Steroid hormones are lipid‐soluble molecules derived from cholesterol. Cholesterol is present in all cells as a basic constituent of the cell membrane. However, in the steroid hormone synthesizing cells of the adrenal cortex, gonad and placenta, it is also extracted from the circulation and stored intracellularly as cholesterol esters. Steroid hormones are insoluble in water and circulate largely bound to plasma proteins.

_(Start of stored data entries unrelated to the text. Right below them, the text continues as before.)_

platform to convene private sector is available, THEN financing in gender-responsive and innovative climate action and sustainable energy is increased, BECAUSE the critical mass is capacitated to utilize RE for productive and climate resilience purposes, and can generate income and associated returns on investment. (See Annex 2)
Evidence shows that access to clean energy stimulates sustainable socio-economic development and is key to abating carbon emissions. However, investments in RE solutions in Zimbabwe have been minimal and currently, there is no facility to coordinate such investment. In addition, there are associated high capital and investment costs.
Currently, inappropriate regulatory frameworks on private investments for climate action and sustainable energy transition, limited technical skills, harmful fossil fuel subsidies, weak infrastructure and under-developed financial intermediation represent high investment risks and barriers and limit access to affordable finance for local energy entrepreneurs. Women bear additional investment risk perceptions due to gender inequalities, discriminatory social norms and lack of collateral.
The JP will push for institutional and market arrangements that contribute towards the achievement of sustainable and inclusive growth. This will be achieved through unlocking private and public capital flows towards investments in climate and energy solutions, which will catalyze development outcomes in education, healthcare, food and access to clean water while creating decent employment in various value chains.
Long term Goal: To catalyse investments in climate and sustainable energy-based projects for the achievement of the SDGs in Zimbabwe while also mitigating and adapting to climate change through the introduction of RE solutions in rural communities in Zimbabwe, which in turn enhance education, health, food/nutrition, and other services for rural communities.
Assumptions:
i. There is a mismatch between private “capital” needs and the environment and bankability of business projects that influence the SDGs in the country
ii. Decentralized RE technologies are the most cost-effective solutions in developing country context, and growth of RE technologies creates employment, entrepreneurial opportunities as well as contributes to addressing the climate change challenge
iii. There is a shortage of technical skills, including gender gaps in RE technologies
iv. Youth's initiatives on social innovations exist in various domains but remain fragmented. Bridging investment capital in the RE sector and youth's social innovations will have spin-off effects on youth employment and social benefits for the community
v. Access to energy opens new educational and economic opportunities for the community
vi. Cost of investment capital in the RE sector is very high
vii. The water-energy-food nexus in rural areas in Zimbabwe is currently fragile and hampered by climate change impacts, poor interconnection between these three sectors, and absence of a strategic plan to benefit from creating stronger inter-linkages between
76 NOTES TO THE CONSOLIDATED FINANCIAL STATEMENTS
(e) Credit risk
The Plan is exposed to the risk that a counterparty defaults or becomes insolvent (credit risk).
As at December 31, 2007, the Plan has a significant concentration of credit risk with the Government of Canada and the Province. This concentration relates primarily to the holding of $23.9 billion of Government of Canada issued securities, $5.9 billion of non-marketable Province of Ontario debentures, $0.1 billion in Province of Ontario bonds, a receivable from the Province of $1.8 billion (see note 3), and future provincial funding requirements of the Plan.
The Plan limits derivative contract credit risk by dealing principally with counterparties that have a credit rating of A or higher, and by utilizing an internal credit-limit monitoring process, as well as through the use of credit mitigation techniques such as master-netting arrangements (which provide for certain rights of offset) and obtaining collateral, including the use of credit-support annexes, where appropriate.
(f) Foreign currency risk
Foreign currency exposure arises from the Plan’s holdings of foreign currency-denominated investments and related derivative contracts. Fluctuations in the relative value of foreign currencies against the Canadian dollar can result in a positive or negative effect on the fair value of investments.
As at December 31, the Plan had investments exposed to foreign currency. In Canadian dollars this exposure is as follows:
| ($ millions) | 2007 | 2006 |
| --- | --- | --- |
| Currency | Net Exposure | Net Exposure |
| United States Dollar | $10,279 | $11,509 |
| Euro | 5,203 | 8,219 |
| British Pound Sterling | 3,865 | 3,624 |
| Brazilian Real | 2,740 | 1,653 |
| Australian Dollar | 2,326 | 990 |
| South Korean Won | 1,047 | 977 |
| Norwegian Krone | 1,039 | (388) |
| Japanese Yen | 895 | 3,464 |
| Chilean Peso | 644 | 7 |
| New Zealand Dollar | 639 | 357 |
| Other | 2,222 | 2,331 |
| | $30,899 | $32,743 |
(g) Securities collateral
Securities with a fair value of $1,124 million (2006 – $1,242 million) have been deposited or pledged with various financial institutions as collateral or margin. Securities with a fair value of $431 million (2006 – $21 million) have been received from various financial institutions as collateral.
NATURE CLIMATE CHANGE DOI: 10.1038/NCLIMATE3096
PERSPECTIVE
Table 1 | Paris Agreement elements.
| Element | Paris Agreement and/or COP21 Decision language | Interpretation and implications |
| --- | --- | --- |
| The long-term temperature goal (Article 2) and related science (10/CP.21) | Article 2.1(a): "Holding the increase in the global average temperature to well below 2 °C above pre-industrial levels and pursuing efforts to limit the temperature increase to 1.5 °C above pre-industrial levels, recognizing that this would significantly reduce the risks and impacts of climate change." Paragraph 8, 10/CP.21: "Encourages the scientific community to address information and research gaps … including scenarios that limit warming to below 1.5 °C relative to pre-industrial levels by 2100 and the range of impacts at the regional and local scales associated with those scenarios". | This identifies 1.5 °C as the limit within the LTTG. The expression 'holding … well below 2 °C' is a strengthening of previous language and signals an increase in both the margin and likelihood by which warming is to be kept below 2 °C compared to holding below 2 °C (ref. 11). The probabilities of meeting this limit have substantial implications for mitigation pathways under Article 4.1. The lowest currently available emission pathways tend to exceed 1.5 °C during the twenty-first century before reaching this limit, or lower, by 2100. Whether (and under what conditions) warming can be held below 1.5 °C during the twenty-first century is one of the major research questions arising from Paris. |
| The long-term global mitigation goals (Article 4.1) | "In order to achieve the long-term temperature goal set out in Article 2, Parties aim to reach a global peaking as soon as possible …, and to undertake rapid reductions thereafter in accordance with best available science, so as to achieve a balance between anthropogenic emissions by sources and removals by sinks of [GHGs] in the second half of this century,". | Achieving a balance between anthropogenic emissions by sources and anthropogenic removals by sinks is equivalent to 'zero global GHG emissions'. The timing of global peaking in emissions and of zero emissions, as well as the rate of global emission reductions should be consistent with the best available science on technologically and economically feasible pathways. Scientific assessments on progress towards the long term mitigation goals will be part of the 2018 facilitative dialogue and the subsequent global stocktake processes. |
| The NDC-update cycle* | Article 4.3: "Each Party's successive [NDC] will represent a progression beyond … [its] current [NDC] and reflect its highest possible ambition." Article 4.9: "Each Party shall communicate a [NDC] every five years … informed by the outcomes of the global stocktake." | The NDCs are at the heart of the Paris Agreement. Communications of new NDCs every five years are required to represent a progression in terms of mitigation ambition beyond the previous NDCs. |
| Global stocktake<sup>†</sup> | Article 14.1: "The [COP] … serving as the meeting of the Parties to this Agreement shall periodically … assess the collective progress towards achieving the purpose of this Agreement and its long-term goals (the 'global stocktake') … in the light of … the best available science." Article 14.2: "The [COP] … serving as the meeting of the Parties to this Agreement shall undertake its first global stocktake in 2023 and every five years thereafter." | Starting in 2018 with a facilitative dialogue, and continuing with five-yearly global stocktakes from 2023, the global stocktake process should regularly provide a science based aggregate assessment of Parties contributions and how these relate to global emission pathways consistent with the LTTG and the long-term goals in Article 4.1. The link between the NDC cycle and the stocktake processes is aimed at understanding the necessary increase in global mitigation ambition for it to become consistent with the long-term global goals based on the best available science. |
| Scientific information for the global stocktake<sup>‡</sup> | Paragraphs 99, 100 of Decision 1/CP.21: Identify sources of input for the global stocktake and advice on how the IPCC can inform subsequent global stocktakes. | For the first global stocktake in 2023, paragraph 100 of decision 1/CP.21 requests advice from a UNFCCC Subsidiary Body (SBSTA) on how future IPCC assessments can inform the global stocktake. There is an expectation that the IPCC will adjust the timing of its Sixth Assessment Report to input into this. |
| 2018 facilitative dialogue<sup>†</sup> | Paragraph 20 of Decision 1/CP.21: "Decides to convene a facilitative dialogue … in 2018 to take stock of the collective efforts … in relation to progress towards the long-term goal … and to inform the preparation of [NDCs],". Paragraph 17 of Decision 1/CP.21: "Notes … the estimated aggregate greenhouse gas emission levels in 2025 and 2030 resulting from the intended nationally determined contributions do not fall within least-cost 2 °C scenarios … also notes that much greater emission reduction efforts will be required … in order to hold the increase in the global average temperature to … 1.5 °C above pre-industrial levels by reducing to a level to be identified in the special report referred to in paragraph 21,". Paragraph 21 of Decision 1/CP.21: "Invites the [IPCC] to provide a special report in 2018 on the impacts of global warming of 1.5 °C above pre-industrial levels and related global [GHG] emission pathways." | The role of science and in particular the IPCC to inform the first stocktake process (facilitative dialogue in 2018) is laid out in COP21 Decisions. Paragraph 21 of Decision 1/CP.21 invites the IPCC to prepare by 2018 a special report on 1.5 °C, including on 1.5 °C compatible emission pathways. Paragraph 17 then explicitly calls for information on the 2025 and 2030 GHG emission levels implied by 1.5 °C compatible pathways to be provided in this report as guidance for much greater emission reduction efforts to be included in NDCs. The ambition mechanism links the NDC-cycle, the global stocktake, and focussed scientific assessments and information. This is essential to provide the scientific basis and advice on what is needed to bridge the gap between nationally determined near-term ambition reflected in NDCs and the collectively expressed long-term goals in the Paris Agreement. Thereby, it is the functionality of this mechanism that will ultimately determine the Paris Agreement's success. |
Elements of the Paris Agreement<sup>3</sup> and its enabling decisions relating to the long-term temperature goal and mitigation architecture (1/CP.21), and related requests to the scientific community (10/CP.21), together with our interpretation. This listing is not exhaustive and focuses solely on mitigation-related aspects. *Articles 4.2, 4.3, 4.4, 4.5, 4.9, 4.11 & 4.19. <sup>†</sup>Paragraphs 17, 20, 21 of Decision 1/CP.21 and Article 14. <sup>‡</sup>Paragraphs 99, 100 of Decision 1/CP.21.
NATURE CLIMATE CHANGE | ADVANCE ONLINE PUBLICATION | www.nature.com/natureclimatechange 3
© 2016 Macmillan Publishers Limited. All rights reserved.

Control systems regulating hormone production

The synthesis, release and circulating level of hormones are regulated by control systems, similar to those used in engineering. These mechanisms ensure that hormone signals can be limited in amplitude and duration. Central to the regulation of many different endocrine organs is the anterior pituitary gland, which, in turn, is controlled by several hormones and factors released from specialized hypothalamic neurones ( Chapter 5). Thus, the body’s major endocrine axes comprise the hypothalamus, anterior pituitary and an end organ, the adrenal cortex, thyroid, testis or ovary. An understanding of these control mechanisms is crucial for appreciating endocrine physiology and its clinical investigation.

Simple control

An elementary control system is one in which the signal itself is limited, either in magnitude or duration, so as to trigger only a transient response. Certain neural impulses are of this type. Responsiveness of the target cell is set to discriminate between a positive signal, when a cell responds, and background ‘noise’, when a response is not triggered. An example is the pulsatile release of gonadotrophin‐releasing hormone (GnRH) from the hypothalamus.

Negative feedback

Negative feedback is the commonest form of regulation used by biological systems. For example, in enzymology, the product frequently inhibits its own catalyzed reaction. In endocrinology, a hormone may act on its target cell to elicit a response (often secretion of another hormone) that then inhibits production of the original hormone ( Figure 1.4a). The same effect can come from a metabolic process. For instance, the pancreatic β‐cell makes insulin in response to high surrounding glucose levels. The effect is to lower glucose, which, in turn, inhibits further insulin production. The hypothalamic–anterior pituitary–end organ axes are a slightly more complex extension of this model. The hypothalamic hormone [e.g. corticotrophin‐releasing hormone (CRH)] stimulates release of the anterior pituitary hormone (e.g. ACTH), which, in turn, increases peripheral hormone production (e.g. cortisol). The peripheral hormone then feeds back via the circulation to inhibit further production of the anterior pituitary and hypothalamic hormones. Figure 1.4b illustrates the anterior pituitary and end‐organ components of this model where hormone 1 could be ACTH and hormone 2 could be cortisol.

Positive feedback

Under certain more unusual circumstances, hormone feedback enhances, rather than inhibits, the initial response. This is called positive feedback (illustrated alongside the more usual negative feedback by the plus sign in Figure 1.4a). This is intrinsically unstable and always has built‐in self‐limiting features. Transiently, it can be beneficial. For instance, the action of oestrogen on the pituitary gland induces the ovulatory surge of LH and FSH, further stimulating oestrogen production in the developing follicle ( Chapter 7). During childbirth, stretch receptors and nerves from the distended vagina stimulate the posterior pituitary to release oxytocin. The rise in oxytocin causes more uterine contraction, further activating the stretch receptors. The role of oxytocin in the suckling–milk ejection reflex is similar. In each instance, the positive feedback amplifies a signal until there is a break in the circuit, either ovulation, birth of the baby or the cessation of suckling.